Por Iñaki Urdanibia

Permítaseme que comience recurriendo a dos experiencias personales como preámbulo:

1) Recuerdo una conversación con Javier García Sánchez a raíz de la publicación de su enorme El mecanógrafo en donde se presentaban los diarios de un sujeto que llegaría ser un asesino múltiple y suicida; me contaba el escritor catalán que su madre a la que encargó que pasase a máquina el manuscrito, le llamó angustiada preguntándole a ver si él pensaba así. Es el eterno problema planteado por el bovarysmo.

2) Asistiendo en el cine a la proyección de la película de Pier Paolo Pasolini, Saló o los 120 días de Sodoma, mi acompañante abandonó la sala ante lo brutal de algunas escenas. Ciertamente algunas escenas provocaban asco, que coincidía con el asco hacia el fascismo que el director italiano intentaba provocar.

Vienen estas notas previas y personales, que imagino que ya habrán sido excusadas por los lectores de este artículo, provocadas por la lectura del libro de Gabrielle Wittkop (Nantes, 1920-Frankfurt, 2002), «El necrófilo», editado por Cabaret Voltaire, y es que ciertamente las confesiones del anticuario Lucien N., el lucífugo a pesar de su luminoso nombre, y aficionado a las figuras japonesas, netsukes, resultan francamente déguelasses (repugnantes). Es claro que quien esté afectado por tal parafilia -véase el DSM V, Manual Diagnóstico y Estadístico de los Trastornos Mentales – de sentirse atraído o de hacérselo con los muertos, tal vez goce; no es, desde luego, el caso del que esto escribe.

No debe ser fácil ponerse en la piel de un personaje que siente atracción por los cadáveres, los desentierra, se los lleva a su casa y se lo hace con ellos, usando medios para mantenerlos sin que la putrefacción avance de manera galopante, con sus olores, descomposiciones, etc. La escritora lo logra con creces, haciendo que las confesiones del sujeto resulten creíbles al tiempo que vomitivas, a la vez que elogiosas con respecto a los actos del anticuario; «amor necrofílico, el único puro, puesto que incluso el amor intellectualis, esa gran rosa blanca, espera algo a cambio», afirma el anticuario.

== Datos proporcionados ==
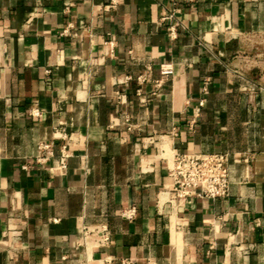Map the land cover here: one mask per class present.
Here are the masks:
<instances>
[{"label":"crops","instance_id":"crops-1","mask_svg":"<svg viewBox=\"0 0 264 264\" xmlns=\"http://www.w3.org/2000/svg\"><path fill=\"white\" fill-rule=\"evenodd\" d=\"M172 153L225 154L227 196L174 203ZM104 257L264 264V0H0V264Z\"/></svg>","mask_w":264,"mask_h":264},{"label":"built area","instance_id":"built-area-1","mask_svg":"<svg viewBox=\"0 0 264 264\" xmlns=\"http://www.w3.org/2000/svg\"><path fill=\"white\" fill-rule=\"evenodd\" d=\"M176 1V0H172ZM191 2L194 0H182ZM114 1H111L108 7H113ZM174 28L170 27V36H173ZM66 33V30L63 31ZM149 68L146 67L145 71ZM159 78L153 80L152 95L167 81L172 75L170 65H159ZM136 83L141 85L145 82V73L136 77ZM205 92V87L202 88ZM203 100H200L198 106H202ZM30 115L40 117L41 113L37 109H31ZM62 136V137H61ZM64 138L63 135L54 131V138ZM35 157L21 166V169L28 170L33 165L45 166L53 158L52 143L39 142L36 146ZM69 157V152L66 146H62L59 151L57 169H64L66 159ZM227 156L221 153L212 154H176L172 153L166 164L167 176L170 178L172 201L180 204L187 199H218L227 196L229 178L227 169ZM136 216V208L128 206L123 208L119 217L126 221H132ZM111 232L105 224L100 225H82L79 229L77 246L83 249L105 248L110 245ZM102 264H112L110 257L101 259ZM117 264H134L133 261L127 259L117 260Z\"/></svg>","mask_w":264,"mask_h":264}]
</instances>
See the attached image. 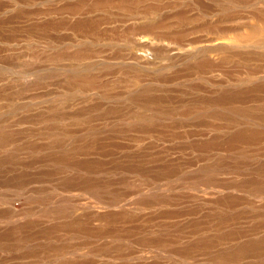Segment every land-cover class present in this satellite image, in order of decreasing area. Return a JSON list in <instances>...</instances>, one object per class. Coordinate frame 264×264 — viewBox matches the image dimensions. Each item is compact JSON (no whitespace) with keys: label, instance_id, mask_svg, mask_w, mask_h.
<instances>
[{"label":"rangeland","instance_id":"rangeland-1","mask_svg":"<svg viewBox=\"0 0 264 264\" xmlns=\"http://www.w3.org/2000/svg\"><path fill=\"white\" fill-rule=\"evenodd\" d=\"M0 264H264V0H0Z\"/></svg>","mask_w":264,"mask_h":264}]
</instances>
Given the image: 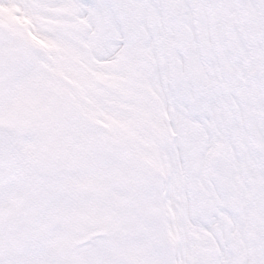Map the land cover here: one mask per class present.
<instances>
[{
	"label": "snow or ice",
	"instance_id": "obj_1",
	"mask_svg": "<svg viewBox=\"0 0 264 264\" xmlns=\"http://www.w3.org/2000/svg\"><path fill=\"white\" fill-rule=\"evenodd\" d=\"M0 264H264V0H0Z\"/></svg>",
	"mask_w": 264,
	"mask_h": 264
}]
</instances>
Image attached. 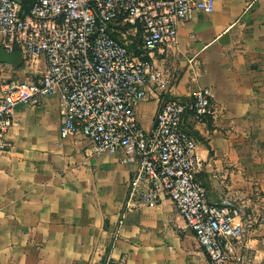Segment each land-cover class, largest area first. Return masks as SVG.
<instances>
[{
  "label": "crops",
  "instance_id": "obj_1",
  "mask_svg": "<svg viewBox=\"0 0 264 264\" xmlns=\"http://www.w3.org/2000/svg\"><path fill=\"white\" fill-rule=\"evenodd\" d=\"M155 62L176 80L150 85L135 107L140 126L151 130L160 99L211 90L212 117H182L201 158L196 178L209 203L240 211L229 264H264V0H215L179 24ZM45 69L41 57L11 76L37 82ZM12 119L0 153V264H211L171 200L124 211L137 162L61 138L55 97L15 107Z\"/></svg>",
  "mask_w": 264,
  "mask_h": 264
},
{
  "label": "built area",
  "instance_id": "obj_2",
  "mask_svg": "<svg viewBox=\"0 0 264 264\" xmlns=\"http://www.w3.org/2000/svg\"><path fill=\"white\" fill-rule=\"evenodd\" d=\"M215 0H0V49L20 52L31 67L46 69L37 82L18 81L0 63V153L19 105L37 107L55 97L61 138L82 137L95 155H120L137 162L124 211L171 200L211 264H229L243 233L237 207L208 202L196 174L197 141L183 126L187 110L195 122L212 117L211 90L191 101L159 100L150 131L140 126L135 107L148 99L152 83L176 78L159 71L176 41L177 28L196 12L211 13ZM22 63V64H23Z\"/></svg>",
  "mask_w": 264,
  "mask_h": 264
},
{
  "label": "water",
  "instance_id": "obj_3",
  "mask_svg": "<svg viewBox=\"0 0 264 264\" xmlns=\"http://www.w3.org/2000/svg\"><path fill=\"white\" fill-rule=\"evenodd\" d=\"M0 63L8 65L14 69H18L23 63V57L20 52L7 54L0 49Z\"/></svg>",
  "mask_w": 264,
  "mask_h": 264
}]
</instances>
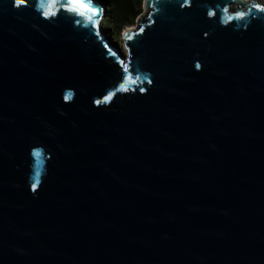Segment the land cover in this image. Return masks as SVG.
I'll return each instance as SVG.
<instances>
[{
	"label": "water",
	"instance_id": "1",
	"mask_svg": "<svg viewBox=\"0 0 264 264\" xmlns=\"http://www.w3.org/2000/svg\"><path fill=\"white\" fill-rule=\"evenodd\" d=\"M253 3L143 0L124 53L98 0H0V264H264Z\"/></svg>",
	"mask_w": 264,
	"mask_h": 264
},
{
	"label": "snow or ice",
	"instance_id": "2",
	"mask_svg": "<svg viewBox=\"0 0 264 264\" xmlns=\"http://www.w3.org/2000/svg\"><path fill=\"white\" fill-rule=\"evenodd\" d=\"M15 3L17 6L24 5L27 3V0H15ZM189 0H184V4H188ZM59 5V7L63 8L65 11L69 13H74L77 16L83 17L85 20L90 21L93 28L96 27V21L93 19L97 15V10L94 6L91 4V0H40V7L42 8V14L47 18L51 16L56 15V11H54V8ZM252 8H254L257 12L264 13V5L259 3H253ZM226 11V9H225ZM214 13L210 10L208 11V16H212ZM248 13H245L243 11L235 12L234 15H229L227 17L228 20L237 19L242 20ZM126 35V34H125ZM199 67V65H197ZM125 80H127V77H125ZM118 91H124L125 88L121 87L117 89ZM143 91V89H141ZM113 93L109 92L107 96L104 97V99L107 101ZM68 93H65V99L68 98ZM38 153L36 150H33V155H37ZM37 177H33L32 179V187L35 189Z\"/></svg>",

== Qué debes hacer ==
(a) Según la reseña sobre «El necrófilo», ¿qué editorial publicó el libro de Gabrielle Wittkop?
(b) Sigue escribiendo la reseña sobre «El necrófilo», empezando justo después de su última frase.

== Las respuestas ==
(a) Cabaret Voltaire.

(b)
Aquí no estamos ante la figura del derecho romano, el homo sacer, que podía ser matado ya que no era considerado ciudadano, o del homo necans, que era destinado a ser sacrificado, ni tampoco ante las confesiones de ultratumba sino que estamos ante la voz de un vivo que rescata a los muertos para su propio disfrute, no los devuelve a la vida, faltaría más, como se cuenta que hacía el tal Jesús de Nazaret, o de Belén; tampoco sigue el anticuario la prescripción atribuida al milagrero recién mentado: dejad que los muertos entierren a los muertos (Mateo, 8-22), sino que siendo enterrados, el protagonista, y narrador, los desentierra como si fuese un coleccionista de cadáveres, aunque en rigor no los colecciona sino que tras usarlos los arroja al Sena; escapa igualmente al mote de Juntacadáveres, como se llamaba al dueño de un prostíbulo de Santa María, Junta Larsen, en la novela homónima de Juan Carlos Onetti, debido a que reclutaba a señoras entradas en años, muchos; Lucien ni los colecciona, a no ser como conquista forzada, ni los junta, sino que, reitero, los usa, disfruta a su gusto, los contempla, los penetra, los lame y… los mima, sí, los mima extasiado.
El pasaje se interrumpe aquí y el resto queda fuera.